━━━ Texto extraído

Parece ridículo, además, que el Estado contribuya con el mantenimiento de la Iglesia Católica, considerada la institución más rica del planeta, y es igualmente ridículo que todos los ciudadanos costarricenses paguen con sus impuestos esta contribución. ¿Por qué debe alguien contribuir al mantenimiento de una Iglesia de la cual no forma parte?
De igual manera, la Iglesia tiene influencia de maneras menos expresas. Para nombrar un caso, el Ministerio de Educación Pública ha intentado desde la década de los 90, impulsar una nueva educación sexual con guías actualizadas a ese propósito. Este esfuerzo se ha visto frustrado por las intervenciones de la Iglesia, la cual, según Monseñor Hugo Barrantes, tiene la “responsabilidad y obligación” de enseñar a la gente “el significado del sexo”. ¿Son acaso los sacerdotes católicos los más calificados para educar a los futuros ciudadanos sobre sexualidad? ¿Será positivo enseñar a los jóvenes, por ejemplo, que el uso del preservativo es pecado, en un mundo en el que el SIDA y otras enfermedades de transmisión sexual representan un peligro tan latente?
La Iglesia ha influido, como producto de esta unión con el Estado, al punto en el que, lastimosamente, ha consentido violaciones de Derechos Humanos. El año pasado, la Comisión Interamericana de Derechos Humanos advirtió al país que la prohibición que mantiene desde hace 11 años a la fecundación in vitro es violatoria de los Derechos de sus ciudadanos. A la fecha en la que se publica esta columna, ha sido imposible permitir este procedimiento y cesar esta violación, en parte porque la Iglesia ha manifestado su oposición al proyecto, cohibiendo el apoyo de muchos legisladores al mismo.
Esta actitud de poseedores de la verdad absoluta y de no reconocimiento a otras creencias y otros puntos de vista, que en tiempos medievales le sirvió a la Iglesia Católica para monopolizar el conocimiento, es la que ahora le impide modernizarse y le hace perder adeptos por miles. Es por actitudes como esta que es necesario mantener a esta institución lo más alejada posible de los asuntos estatales.
No quiero que se malinterpreten mis comentarios, estoy consciente de que la Iglesia ha tenido sus aspectos positivos y ha contribuido de muchas maneras en la formación y el desarrollo de la sociedad en la que vivimos actualmente. No obstante, esto no implica que la misma deba tener un papel importante en la formulación de las políticas de nuestro país.

━━━━━━
━━━ Datos proporcionados

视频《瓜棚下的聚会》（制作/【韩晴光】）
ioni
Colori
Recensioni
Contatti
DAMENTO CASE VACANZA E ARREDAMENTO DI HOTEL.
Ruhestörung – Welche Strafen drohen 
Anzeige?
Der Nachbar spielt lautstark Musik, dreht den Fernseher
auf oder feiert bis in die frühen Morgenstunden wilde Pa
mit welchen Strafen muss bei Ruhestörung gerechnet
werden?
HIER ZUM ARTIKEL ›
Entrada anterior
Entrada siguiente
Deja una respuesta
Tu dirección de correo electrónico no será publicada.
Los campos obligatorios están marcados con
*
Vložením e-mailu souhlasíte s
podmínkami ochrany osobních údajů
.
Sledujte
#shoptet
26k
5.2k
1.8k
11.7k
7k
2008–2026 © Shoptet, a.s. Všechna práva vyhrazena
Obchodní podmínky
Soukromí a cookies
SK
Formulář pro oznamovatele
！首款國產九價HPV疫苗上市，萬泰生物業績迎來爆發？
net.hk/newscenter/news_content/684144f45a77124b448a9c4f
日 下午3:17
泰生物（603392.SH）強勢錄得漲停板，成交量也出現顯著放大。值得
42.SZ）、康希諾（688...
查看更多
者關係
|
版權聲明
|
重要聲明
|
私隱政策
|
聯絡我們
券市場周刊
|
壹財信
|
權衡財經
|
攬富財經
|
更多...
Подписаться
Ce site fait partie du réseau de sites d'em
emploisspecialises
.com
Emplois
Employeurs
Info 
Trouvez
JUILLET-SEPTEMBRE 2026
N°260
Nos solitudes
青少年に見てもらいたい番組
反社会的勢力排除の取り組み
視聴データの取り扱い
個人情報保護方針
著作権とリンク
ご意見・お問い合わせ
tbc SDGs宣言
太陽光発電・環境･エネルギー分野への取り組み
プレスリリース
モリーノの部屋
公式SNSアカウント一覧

━━━━━━

-- Tareas por realizar --
(a) Según el texto sobre la Iglesia Católica y el Estado, ¿desde hace cuántos años se mantiene la prohibición de la fecundación in vitro?
(b) Retoma el texto sobre la Iglesia Católica y el Estado a partir del punto en que se detiene.
Los registros no tienen relación con el texto sobre la Iglesia Católica y el Estado.

-- Resultados del ejercicio --
(a) Desde hace 11 años.

(b)
Es importante que no se malentienda el esfuerzo por establecer un Estado laico como un intento de destruir a la Iglesia ni de rechazar todos sus preceptos. La separación no implica oposición. Lo que sí implica la separación es que las decisiones respecto a los temas polémicos (educación sexual, fecundación in vitro, aborto, eutanasia, etc.) y de interés nacional se tomen con miras al bienestar de la sociedad, y basadas en el respeto a los Derechos Humanos, no en preceptos religiosos que son totalmente subjetivos y que deben ser importantes solo para quien los adopte voluntariamente.
Finalmente, es importante aclarar que para lograr el laicismo del Estado costarricense se requiere más que la simple formalidad de modificar los artículos 75 y 194 de la Constitución. Es necesario un cambio en la mentalidad del costarricense, que debe entender que hay otras creencias más allá de las propias. El costarricense debe entender que no puede ni debe imponer sus puntos de vista a los demás. El costarricense debe entender que la religión no tiene cabida en todos los aspectos de la vida. El costarricense debe entender que laico no es sinónimo de ateo, ni de antirreligioso, ni de satánico.
Como bien lo admiten las autoridades religiosas, la Iglesia es imperfecta pues la componen seres humanos. A mi parecer, tenemos suficientes problemas para lidiar con la imperfección de nuestro Estado, como para agravarlo con las imposiciones de otra institución igualmente imperfecta.
Publicado en Desde la U! el 4 de Mayo de 2011.